Exclusive: 12 Things You Can Do For Good Mental Health – Everyday Tips To Follow

Mental health issues are on the rise around the world, and the COVID-19 pandemic has only added to the mental health crisis. Mental health problems include a wide range of diseases, from depression and anxiety to schizophrenia and neuro-psychiatric disorders. The World Health Organization states, “Mental health is an integral part of health; it is much more than the absence of mental illness. It is the foundation of individuals’ well-being and effective functioning. It includes mental well-being, prevention, treatment of mental disorders, and for rehabilitation.”

Everyday Tips to Maintain Your Mental Health

Many everyday exercises are important to ensure good mental health. Dr Kedar Tilve, Consultant Psychiatrist, Fortis Hospital Mulund and Hiranandani Hospital, Vashi shares some important tips to maintain mental health. Let’s look at them:

1. Schedule an activity for the first half hour of the morning. The sense of accomplishment that you get from completing your first activity of the day – like jogging or even a simple task like making tea – will go a long way in setting a positive tone/mood for the day.

2. Make breakfast the most important meal of the day. If you can get the family to have breakfast together and discuss their schedules, it will help give you a shared purpose and motivation to get through the day.

3. Keep a flexible schedule that allows for the dynamic ebb and flow of the day. If possible, focus on the tasks that need to be accomplished instead of micromanaging time.

4. Prioritize tasks and delegate responsibilities where possible, otherwise seek appropriate assistance where necessary. Remember, you are not alone.

5. Practice active listening. It is a habit that not only helps you avoid miscommunication but also enables you to understand and build lifelong friendships.

6. Limit the intake of coffee and tea. Stay away from alcohol, tobacco and any illegal drugs.

Also read: Mental health of children – Over-protection makes kids anxious, less resilient

7. Practicing good sleep hygiene as it is a great way to reset at the end of the day.

8. Practice at least one relaxation technique, whether it’s mindfulness or yoga, during the beginning and end of the work day. This goes a long way in maintaining work-life balance.

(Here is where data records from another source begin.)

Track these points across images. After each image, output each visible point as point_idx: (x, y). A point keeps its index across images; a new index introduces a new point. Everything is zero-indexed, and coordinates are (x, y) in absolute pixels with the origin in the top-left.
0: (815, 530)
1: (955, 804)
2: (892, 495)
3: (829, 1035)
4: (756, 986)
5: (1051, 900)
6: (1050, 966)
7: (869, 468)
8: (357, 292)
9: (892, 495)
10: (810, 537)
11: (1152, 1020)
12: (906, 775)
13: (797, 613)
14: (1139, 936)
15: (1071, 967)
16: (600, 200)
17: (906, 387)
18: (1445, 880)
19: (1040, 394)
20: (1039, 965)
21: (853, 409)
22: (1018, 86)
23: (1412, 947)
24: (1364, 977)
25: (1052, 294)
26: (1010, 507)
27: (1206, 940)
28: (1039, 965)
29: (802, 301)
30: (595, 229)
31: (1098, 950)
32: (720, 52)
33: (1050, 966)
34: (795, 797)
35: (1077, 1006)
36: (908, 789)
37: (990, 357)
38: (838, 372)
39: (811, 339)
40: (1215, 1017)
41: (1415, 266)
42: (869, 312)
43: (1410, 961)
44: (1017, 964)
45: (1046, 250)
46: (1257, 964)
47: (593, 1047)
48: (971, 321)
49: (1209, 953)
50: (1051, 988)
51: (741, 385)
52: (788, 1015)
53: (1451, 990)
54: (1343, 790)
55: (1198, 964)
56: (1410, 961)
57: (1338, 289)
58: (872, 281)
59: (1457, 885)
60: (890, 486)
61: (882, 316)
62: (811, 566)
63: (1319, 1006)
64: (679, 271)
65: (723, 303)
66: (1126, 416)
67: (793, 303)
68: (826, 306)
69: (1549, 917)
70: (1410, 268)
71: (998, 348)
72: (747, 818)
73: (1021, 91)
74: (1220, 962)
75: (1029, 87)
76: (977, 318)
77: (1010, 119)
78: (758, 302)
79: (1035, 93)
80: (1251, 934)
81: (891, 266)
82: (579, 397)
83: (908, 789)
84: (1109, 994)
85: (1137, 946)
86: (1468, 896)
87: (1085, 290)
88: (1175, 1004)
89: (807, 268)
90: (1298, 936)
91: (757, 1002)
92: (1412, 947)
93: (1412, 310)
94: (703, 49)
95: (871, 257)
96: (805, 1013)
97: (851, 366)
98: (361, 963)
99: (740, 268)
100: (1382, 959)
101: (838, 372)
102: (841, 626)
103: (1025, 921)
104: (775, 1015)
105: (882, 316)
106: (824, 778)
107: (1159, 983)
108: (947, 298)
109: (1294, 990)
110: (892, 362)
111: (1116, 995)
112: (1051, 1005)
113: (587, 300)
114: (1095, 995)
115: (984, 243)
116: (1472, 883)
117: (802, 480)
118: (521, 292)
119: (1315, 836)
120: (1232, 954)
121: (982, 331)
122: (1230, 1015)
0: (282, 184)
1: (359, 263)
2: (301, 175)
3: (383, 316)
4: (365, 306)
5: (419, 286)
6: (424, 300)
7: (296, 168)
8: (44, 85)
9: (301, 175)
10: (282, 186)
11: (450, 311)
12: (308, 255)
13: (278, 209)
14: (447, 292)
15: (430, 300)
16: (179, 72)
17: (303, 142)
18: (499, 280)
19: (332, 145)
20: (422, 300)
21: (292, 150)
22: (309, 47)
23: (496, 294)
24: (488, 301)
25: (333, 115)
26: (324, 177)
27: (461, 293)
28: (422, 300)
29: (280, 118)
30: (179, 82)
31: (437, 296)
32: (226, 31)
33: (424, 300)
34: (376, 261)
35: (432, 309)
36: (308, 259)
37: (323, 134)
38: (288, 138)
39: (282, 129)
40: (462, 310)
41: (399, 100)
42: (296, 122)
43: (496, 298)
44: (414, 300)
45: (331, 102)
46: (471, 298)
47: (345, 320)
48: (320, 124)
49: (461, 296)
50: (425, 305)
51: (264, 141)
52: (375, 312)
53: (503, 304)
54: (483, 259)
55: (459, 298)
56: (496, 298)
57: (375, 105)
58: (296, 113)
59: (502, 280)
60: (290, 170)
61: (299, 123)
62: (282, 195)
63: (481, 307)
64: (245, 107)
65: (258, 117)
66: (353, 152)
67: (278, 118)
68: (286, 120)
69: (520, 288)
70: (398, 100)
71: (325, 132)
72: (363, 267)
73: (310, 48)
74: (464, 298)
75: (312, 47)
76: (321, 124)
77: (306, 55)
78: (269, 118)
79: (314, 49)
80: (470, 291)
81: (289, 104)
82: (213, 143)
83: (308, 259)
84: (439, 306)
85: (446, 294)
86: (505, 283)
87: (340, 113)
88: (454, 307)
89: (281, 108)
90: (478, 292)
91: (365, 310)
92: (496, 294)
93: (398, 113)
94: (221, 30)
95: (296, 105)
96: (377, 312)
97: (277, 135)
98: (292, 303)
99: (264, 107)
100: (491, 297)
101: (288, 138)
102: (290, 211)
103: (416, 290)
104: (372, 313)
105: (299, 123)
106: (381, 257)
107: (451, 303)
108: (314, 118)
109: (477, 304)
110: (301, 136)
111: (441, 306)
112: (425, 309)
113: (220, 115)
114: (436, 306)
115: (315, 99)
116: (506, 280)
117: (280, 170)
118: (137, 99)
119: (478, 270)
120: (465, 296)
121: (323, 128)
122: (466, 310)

9. Practice digital detox for at least four hours a week and use the time to reconnect with the people who matter in your life, be it family or friends. Also make sure the screen is off or at least notification when sleeping.

10. Take short breaks from time to time if needed. It helps to gain perspective and also has a rejuvenating effect.

11. If feeling pressured, fatigued or overwhelmed, remember to unmute yourself and talk to friends, family, confidants and mental health professionals if needed, all of whom will be happy to help.

12. Make a playlist of songs that make you happy and put a smile on your face. Listen to it only in times of crisis as it can be beneficial in calming you down and allowing you to move on.